§ Description of the task:
When you transcribe the entries below, keep the wording exact and omit the pictures.
----------------
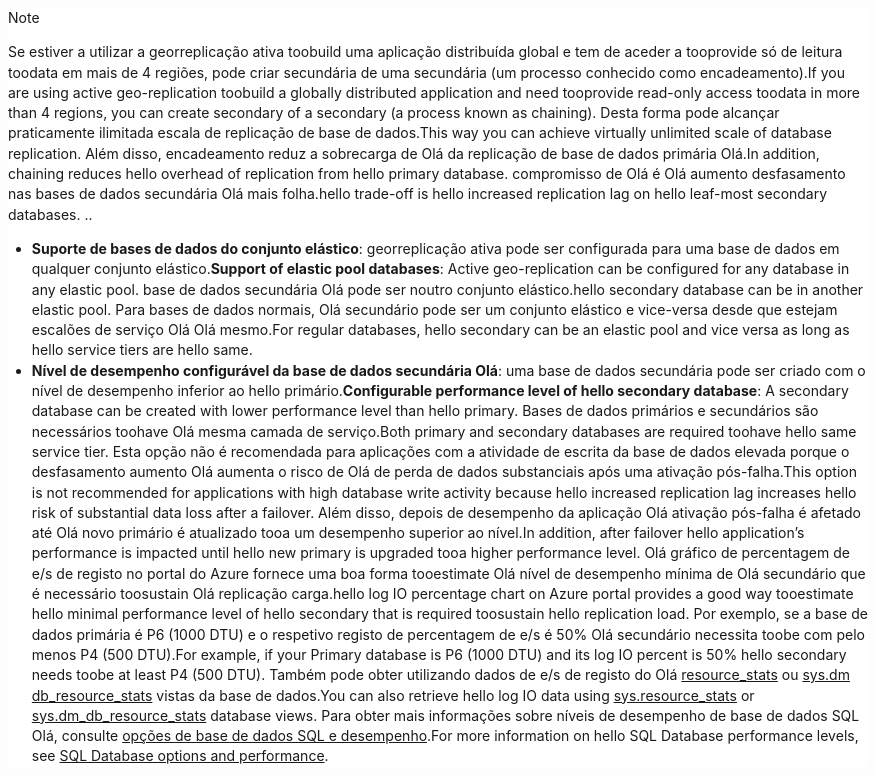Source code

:    > [!NOTE]
   > <span data-ttu-id="6509a-162">Se estiver a utilizar a georreplicação ativa toobuild uma aplicação distribuída global e tem de aceder a tooprovide só de leitura toodata em mais de 4 regiões, pode criar secundária de uma secundária (um processo conhecido como encadeamento).</span><span class="sxs-lookup"><span data-stu-id="6509a-162">If you are using active geo-replication toobuild a globally distributed application and need tooprovide read-only access toodata in more than 4 regions, you can create secondary of a secondary (a process known as chaining).</span></span> <span data-ttu-id="6509a-163">Desta forma pode alcançar praticamente ilimitada escala de replicação de base de dados.</span><span class="sxs-lookup"><span data-stu-id="6509a-163">This way you can achieve virtually unlimited scale of database replication.</span></span> <span data-ttu-id="6509a-164">Além disso, encadeamento reduz a sobrecarga de Olá da replicação de base de dados primária Olá.</span><span class="sxs-lookup"><span data-stu-id="6509a-164">In addition, chaining reduces hello overhead of replication from hello primary database.</span></span> <span data-ttu-id="6509a-165">compromisso de Olá é Olá aumento desfasamento nas bases de dados secundária Olá mais folha.</span><span class="sxs-lookup"><span data-stu-id="6509a-165">hello trade-off is hello increased replication lag on hello leaf-most secondary databases.</span></span> <span data-ttu-id="6509a-166">.</span><span class="sxs-lookup"><span data-stu-id="6509a-166">.</span></span> 
   >

* <span data-ttu-id="6509a-167">**Suporte de bases de dados do conjunto elástico**: georreplicação ativa pode ser configurada para uma base de dados em qualquer conjunto elástico.</span><span class="sxs-lookup"><span data-stu-id="6509a-167">**Support of elastic pool databases**: Active geo-replication can be configured for any database in any elastic pool.</span></span> <span data-ttu-id="6509a-168">base de dados secundária Olá pode ser noutro conjunto elástico.</span><span class="sxs-lookup"><span data-stu-id="6509a-168">hello secondary database can be in another elastic pool.</span></span> <span data-ttu-id="6509a-169">Para bases de dados normais, Olá secundário pode ser um conjunto elástico e vice-versa desde que estejam escalões de serviço Olá Olá mesmo.</span><span class="sxs-lookup"><span data-stu-id="6509a-169">For regular databases, hello secondary can be an elastic pool and vice versa as long as hello service tiers are hello same.</span></span> 
* <span data-ttu-id="6509a-170">**Nível de desempenho configurável da base de dados secundária Olá**: uma base de dados secundária pode ser criado com o nível de desempenho inferior ao hello primário.</span><span class="sxs-lookup"><span data-stu-id="6509a-170">**Configurable performance level of hello secondary database**: A secondary database can be created with lower performance level than hello primary.</span></span> <span data-ttu-id="6509a-171">Bases de dados primários e secundários são necessários toohave Olá mesma camada de serviço.</span><span class="sxs-lookup"><span data-stu-id="6509a-171">Both primary and secondary databases are required toohave hello same service tier.</span></span> <span data-ttu-id="6509a-172">Esta opção não é recomendada para aplicações com a atividade de escrita da base de dados elevada porque o desfasamento aumento Olá aumenta o risco de Olá de perda de dados substanciais após uma ativação pós-falha.</span><span class="sxs-lookup"><span data-stu-id="6509a-172">This option is not recommended for applications with high database write activity because hello increased replication lag increases hello risk of substantial data loss after a failover.</span></span> <span data-ttu-id="6509a-173">Além disso, depois de desempenho da aplicação Olá ativação pós-falha é afetado até Olá novo primário é atualizado tooa um desempenho superior ao nível.</span><span class="sxs-lookup"><span data-stu-id="6509a-173">In addition, after failover hello application’s performance is impacted until hello new primary is upgraded tooa higher performance level.</span></span> <span data-ttu-id="6509a-174">Olá gráfico de percentagem de e/s de registo no portal do Azure fornece uma boa forma tooestimate Olá nível de desempenho mínima de Olá secundário que é necessário toosustain Olá replicação carga.</span><span class="sxs-lookup"><span data-stu-id="6509a-174">hello log IO percentage chart on Azure portal provides a good way tooestimate hello minimal performance level of hello secondary that is required toosustain hello replication load.</span></span> <span data-ttu-id="6509a-175">Por exemplo, se a base de dados primária é P6 (1000 DTU) e o respetivo registo de percentagem de e/s é 50% Olá secundário necessita toobe com pelo menos P4 (500 DTU).</span><span class="sxs-lookup"><span data-stu-id="6509a-175">For example, if your Primary database is P6 (1000 DTU) and its log IO percent is 50% hello secondary needs toobe at least P4 (500 DTU).</span></span> <span data-ttu-id="6509a-176">Também pode obter utilizando dados de e/s de registo do Olá [resource_stats](https://msdn.microsoft.com/library/dn269979.aspx) ou [sys.dm db_resource_stats](https://msdn.microsoft.com/library/dn800981.aspx) vistas da base de dados.</span><span class="sxs-lookup"><span data-stu-id="6509a-176">You can also retrieve hello log IO data using [sys.resource_stats](https://msdn.microsoft.com/library/dn269979.aspx) or [sys.dm_db_resource_stats](https://msdn.microsoft.com/library/dn800981.aspx) database views.</span></span>  <span data-ttu-id="6509a-177">Para obter mais informações sobre níveis de desempenho de base de dados SQL Olá, consulte [opções de base de dados SQL e desempenho](sql-database-service-tiers.md).</span><span class="sxs-lookup"><span data-stu-id="6509a-177">For more information on hello SQL Database performance levels, see [SQL Database options and performance](sql-database-service-tiers.md).</span></span>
----------------
§ Answer box:
Source code

:    > [!NOTE]
   > <span data-ttu-id="6509a-162">Se estiver a utilizar a georreplicação ativa toobuild uma aplicação distribuída global e tem de aceder a tooprovide só de leitura toodata em mais de 4 regiões, pode criar secundária de uma secundária (um processo conhecido como encadeamento).</span><span class="sxs-lookup"><span data-stu-id="6509a-162">If you are using active geo-replication toobuild a globally distributed application and need tooprovide read-only access toodata in more than 4 regions, you can create secondary of a secondary (a process known as chaining).</span></span> <span data-ttu-id="6509a-163">Desta forma pode alcançar praticamente ilimitada escala de replicação de base de dados.</span><span class="sxs-lookup"><span data-stu-id="6509a-163">This way you can achieve virtually unlimited scale of database replication.</span></span> <span data-ttu-id="6509a-164">Além disso, encadeamento reduz a sobrecarga de Olá da replicação de base de dados primária Olá.</span><span class="sxs-lookup"><span data-stu-id="6509a-164">In addition, chaining reduces hello overhead of replication from hello primary database.</span></span> <span data-ttu-id="6509a-165">compromisso de Olá é Olá aumento desfasamento nas bases de dados secundária Olá mais folha.</span><span class="sxs-lookup"><span data-stu-id="6509a-165">hello trade-off is hello increased replication lag on hello leaf-most secondary databases.</span></span> <span data-ttu-id="6509a-166">.</span><span class="sxs-lookup"><span data-stu-id="6509a-166">.</span></span> 
   >

* <span data-ttu-id="6509a-167">**Suporte de bases de dados do conjunto elástico**: georreplicação ativa pode ser configurada para uma base de dados em qualquer conjunto elástico.</span><span class="sxs-lookup"><span data-stu-id="6509a-167">**Support of elastic pool databases**: Active geo-replication can be configured for any database in any elastic pool.</span></span> <span data-ttu-id="6509a-168">base de dados secundária Olá pode ser noutro conjunto elástico.</span><span class="sxs-lookup"><span data-stu-id="6509a-168">hello secondary database can be in another elastic pool.</span></span> <span data-ttu-id="6509a-169">Para bases de dados normais, Olá secundário pode ser um conjunto elástico e vice-versa desde que estejam escalões de serviço Olá Olá mesmo.</span><span class="sxs-lookup"><span data-stu-id="6509a-169">For regular databases, hello secondary can be an elastic pool and vice versa as long as hello service tiers are hello same.</span></span> 
* <span data-ttu-id="6509a-170">**Nível de desempenho configurável da base de dados secundária Olá**: uma base de dados secundária pode ser criado com o nível de desempenho inferior ao hello primário.</span><span class="sxs-lookup"><span data-stu-id="6509a-170">**Configurable performance level of hello secondary database**: A secondary database can be created with lower performance level than hello primary.</span></span> <span data-ttu-id="6509a-171">Bases de dados primários e secundários são necessários toohave Olá mesma camada de serviço.</span><span class="sxs-lookup"><span data-stu-id="6509a-171">Both primary and secondary databases are required toohave hello same service tier.</span></span> <span data-ttu-id="6509a-172">Esta opção não é recomendada para aplicações com a atividade de escrita da base de dados elevada porque o desfasamento aumento Olá aumenta o risco de Olá de perda de dados substanciais após uma ativação pós-falha.</span><span class="sxs-lookup"><span data-stu-id="6509a-172">This option is not recommended for applications with high database write activity because hello increased replication lag increases hello risk of substantial data loss after a failover.</span></span> <span data-ttu-id="6509a-173">Além disso, depois de desempenho da aplicação Olá ativação pós-falha é afetado até Olá novo primário é atualizado tooa um desempenho superior ao nível.</span><span class="sxs-lookup"><span data-stu-id="6509a-173">In addition, after failover hello application’s performance is impacted until hello new primary is upgraded tooa higher performance level.</span></span> <span data-ttu-id="6509a-174">Olá gráfico de percentagem de e/s de registo no portal do Azure fornece uma boa forma tooestimate Olá nível de desempenho mínima de Olá secundário que é necessário toosustain Olá replicação carga.</span><span class="sxs-lookup"><span data-stu-id="6509a-174">hello log IO percentage chart on Azure portal provides a good way tooestimate hello minimal performance level of hello secondary that is required toosustain hello replication load.</span></span> <span data-ttu-id="6509a-175">Por exemplo, se a base de dados primária é P6 (1000 DTU) e o respetivo registo de percentagem de e/s é 50% Olá secundário necessita toobe com pelo menos P4 (500 DTU).</span><span class="sxs-lookup"><span data-stu-id="6509a-175">For example, if your Primary database is P6 (1000 DTU) and its log IO percent is 50% hello secondary needs toobe at least P4 (500 DTU).</span></span> <span data-ttu-id="6509a-176">Também pode obter utilizando dados de e/s de registo do Olá [resource_stats](https://msdn.microsoft.com/library/dn269979.aspx) ou [sys.dm db_resource_stats](https://msdn.microsoft.com/library/dn800981.aspx) vistas da base de dados.</span><span class="sxs-lookup"><span data-stu-id="6509a-176">You can also retrieve hello log IO data using [sys.resource_stats](https://msdn.microsoft.com/library/dn269979.aspx) or [sys.dm_db_resource_stats](https://msdn.microsoft.com/library/dn800981.aspx) database views.</span></span>  <span data-ttu-id="6509a-177">Para obter mais informações sobre níveis de desempenho de base de dados SQL Olá, consulte [opções de base de dados SQL e desempenho](sql-database-service-tiers.md).</span><span class="sxs-lookup"><span data-stu-id="6509a-177">For more information on hello SQL Database performance levels, see [SQL Database options and performance](sql-database-service-tiers.md).</span></span>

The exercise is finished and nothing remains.